I personally think that although there are many methods and undoubtedly a best practice, in reality cast iron rings at the size we use, and for the use we demand out of them, are not overly critical in their manufacture and heat treating procedures.


----------



## Charles Lamont (Feb 24, 2015)

Swifty said:


> Charles, Malcolm Stride advocates holding the rings at red heat for 10 minutes



I know he does, but others disagree, with reasons:

http://www.jerry-howell.com/PistonRings.html


----------



## dsage (Feb 24, 2015)

I've always tried to make them by the Trimble method but I leave out the final skim of 1 thou off the diameter. I found more eccentricity in the mandrel and the clamping than 1 thou so it was futile to try. My engines have never smoked even on first pull. The link to Jerry Howells site mentioned earlier http://www.jerry-howell.com/PistonRings.html is about the best summarization of the many documents written on the subject that I've found. And I've tried to collect all of the originals.
You can't go wrong if you read, understand and follow the instructions presented there.

Sage

http://davesage.ca


----------



## mu38&Bg# (Feb 24, 2015)

Every time I read about making rings, the author mentions "heat treat". Heat treat describes any heat processing, but many associate it with quenching to harden steel. In ring making you are trying to stress relieve the rings to take the new open shape so as to provide pressure on the cylinder wall. Why is the term stress relieving rarely used?

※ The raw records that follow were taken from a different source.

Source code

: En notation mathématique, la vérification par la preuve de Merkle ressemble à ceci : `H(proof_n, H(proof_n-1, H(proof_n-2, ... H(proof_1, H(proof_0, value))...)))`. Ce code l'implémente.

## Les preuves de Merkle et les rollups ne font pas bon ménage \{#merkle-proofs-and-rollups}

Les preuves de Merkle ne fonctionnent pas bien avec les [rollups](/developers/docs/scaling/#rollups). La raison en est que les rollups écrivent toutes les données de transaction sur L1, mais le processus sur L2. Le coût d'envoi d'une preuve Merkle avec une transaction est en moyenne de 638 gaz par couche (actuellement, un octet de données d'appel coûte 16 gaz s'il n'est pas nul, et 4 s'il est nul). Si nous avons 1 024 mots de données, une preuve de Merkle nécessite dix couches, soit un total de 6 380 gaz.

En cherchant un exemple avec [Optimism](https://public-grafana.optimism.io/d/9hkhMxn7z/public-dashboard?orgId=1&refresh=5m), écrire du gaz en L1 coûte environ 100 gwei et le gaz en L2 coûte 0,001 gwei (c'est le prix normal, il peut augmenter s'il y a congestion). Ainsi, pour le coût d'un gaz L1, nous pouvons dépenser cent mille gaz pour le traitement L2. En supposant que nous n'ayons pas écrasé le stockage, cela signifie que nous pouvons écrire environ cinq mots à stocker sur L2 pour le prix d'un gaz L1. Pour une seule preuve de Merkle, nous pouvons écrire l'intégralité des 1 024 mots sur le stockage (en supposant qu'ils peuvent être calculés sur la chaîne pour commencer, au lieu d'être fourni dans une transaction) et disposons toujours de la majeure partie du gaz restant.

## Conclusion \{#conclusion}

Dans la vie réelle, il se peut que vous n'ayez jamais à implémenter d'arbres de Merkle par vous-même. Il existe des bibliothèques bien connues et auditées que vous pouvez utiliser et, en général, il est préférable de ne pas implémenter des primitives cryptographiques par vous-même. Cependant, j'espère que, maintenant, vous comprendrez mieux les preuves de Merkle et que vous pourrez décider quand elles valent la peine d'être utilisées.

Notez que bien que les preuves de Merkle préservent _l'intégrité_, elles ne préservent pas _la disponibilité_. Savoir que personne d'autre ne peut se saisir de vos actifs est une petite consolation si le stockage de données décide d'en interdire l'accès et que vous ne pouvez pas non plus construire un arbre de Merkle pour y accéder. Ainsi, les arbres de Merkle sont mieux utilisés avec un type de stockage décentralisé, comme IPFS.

Annealing of gray irons requires heating to 1290°-1400°F, 700°-760°C (cherry red) with slow cooling. Stress relieving needs only 1020°-1200°F, 550°-650°C (blood red -dark cherry). You stress the ring by stretching it open and when those stresses are relieved the ring retains that shape. The temperature difference is small. Above annealing temperatures, other things begin to happen changing the properties. Oil quenching does surface harden grey iron, but on a thin section such as rings you might expect other issues.

This is of value if you want to learn more. www.dtic.mil/cgi-bin/GetTRDoc?AD=AD0620556

Greg


----------



## Swifty (Feb 24, 2015)

Charles Lamont said:


> I know he does, but others disagree, with reasons:
> 
> http://www.jerry-howell.com/PistonRings.html



Next time I have to make some rings, I will certainly try using a lower temperature. The avoidance of scale is important.

Paul.


----------



## gus (Feb 26, 2015)

Swifty said:


> Next time I have to make some rings, I will certainly try using a lower temperature. The avoidance of scale is important.
> 
> Paul.



Hi Paul,

Good idea. Keep Gus posted. Had a great day with the Outerheads. Was productive but a wee bitty hot and humid.Makes me tired.


----------



## Philipintexas (Feb 26, 2015)

I guess ignorance is bliss, I've never done anything to rings in the way of heating/stress relief and they have worked just fine. Sometimes the KISS method works.


----------



## stevehuckss396 (Feb 26, 2015)

Philipintexas said:


> I guess ignorance is bliss, I've never done anything to rings in the way of heating/stress relief and they have worked just fine. Sometimes the KISS method works.




Not surprised! Bob Shutt has been running his Peewee V4 for about 5 years now without rings. I suspect they are not as important as we think they are at this scale.


----------